**Objective:**
Show every line of the program below that contains the string "disambiguationData".

**Information supplied:**
================
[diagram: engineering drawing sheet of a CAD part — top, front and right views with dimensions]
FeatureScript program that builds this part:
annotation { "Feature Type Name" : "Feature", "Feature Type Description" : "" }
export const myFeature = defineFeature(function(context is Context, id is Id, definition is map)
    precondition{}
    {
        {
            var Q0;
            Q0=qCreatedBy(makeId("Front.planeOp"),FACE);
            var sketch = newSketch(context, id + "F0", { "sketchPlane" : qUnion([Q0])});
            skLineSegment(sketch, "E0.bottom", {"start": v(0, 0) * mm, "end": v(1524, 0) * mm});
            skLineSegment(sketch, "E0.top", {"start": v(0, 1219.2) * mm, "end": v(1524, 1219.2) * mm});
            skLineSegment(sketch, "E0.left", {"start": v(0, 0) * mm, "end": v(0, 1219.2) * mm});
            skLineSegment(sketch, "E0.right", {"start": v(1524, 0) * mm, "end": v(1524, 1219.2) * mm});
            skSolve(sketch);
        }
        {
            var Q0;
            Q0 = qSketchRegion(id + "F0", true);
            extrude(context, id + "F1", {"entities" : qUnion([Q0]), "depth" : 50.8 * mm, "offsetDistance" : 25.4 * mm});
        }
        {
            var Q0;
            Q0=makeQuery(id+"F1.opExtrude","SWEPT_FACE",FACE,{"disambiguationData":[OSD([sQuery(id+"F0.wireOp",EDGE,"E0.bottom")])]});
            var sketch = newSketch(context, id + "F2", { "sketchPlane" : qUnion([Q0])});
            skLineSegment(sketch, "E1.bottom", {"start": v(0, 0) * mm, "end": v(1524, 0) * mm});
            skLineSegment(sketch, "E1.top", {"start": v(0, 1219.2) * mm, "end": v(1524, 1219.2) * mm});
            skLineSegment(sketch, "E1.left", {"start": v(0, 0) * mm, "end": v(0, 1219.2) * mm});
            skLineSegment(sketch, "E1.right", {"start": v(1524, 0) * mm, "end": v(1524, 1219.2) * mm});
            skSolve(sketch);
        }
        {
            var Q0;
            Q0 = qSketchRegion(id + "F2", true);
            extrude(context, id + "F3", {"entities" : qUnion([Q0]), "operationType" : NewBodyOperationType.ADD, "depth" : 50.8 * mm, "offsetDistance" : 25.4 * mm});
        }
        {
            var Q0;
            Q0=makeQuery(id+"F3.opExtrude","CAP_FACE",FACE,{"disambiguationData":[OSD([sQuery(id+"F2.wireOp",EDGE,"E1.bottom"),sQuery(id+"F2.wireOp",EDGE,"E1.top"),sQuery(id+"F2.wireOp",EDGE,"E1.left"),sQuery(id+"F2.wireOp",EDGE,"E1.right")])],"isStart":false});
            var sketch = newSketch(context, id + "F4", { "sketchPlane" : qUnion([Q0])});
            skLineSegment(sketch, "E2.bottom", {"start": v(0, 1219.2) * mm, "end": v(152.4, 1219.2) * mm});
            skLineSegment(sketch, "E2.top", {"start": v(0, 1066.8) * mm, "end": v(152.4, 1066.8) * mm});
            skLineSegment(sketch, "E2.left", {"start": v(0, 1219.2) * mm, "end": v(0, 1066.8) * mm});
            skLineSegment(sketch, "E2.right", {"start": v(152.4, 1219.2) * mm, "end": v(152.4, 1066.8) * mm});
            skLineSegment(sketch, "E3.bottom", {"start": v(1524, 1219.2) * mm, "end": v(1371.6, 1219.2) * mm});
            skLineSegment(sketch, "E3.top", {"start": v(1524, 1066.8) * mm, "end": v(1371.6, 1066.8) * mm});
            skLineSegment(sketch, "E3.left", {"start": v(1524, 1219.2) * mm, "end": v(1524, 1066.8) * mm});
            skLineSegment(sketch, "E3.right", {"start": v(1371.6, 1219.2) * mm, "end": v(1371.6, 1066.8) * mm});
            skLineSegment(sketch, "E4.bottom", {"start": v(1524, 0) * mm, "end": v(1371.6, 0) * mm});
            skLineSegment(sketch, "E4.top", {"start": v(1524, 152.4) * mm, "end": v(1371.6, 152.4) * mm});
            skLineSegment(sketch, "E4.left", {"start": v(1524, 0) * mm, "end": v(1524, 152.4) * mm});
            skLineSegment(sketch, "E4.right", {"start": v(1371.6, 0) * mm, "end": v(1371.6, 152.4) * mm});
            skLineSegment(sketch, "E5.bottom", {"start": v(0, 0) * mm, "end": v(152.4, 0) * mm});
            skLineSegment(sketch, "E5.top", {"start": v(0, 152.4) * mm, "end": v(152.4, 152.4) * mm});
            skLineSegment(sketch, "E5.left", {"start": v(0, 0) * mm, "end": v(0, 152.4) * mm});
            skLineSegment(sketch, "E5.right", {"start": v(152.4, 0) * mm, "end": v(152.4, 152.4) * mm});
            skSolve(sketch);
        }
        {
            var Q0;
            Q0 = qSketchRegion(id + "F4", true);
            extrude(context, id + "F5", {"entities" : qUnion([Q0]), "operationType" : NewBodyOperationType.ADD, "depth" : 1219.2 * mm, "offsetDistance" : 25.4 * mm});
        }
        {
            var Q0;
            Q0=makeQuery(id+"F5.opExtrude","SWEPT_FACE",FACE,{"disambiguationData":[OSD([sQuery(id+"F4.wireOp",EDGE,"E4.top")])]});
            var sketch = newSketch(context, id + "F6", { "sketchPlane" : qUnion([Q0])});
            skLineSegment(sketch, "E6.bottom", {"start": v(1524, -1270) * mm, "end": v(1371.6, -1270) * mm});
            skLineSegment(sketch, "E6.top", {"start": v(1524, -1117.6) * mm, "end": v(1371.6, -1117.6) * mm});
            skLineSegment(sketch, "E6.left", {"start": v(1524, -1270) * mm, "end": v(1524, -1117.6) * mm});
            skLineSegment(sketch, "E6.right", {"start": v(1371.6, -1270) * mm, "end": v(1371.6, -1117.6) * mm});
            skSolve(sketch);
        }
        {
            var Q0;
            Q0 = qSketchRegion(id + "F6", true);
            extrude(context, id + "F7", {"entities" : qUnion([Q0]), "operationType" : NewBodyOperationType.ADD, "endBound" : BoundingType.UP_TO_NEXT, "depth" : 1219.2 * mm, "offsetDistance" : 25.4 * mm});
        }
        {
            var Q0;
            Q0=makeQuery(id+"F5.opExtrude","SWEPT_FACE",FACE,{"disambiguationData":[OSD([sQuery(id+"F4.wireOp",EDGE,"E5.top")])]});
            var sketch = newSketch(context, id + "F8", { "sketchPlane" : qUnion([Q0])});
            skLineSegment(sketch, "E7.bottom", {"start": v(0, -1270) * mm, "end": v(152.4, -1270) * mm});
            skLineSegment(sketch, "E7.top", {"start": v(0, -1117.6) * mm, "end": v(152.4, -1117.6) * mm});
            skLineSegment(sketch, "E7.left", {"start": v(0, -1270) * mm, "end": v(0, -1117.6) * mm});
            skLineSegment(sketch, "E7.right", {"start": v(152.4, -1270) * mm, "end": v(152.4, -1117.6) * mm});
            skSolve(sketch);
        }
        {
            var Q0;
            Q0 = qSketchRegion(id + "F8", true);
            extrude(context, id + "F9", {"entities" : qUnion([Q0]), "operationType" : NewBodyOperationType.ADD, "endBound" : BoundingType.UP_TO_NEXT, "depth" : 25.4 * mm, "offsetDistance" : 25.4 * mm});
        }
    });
================
**Result for this exercise:**
            Q0=makeQuery(id+"F1.opExtrude","SWEPT_FACE",FACE,{"disambiguationData":[OSD([sQuery(id+"F0.wireOp",EDGE,"E0.bottom")])]});
            Q0=makeQuery(id+"F3.opExtrude","CAP_FACE",FACE,{"disambiguationData":[OSD([sQuery(id+"F2.wireOp",EDGE,"E1.bottom"),sQuery(id+"F2.wireOp",EDGE,"E1.top"),sQuery(id+"F2.wireOp",EDGE,"E1.left"),sQuery(id+"F2.wireOp",EDGE,"E1.right")])],"isStart":false});
            Q0=makeQuery(id+"F5.opExtrude","SWEPT_FACE",FACE,{"disambiguationData":[OSD([sQuery(id+"F4.wireOp",EDGE,"E4.top")])]});
            Q0=makeQuery(id+"F5.opExtrude","SWEPT_FACE",FACE,{"disambiguationData":[OSD([sQuery(id+"F4.wireOp",EDGE,"E5.top")])]});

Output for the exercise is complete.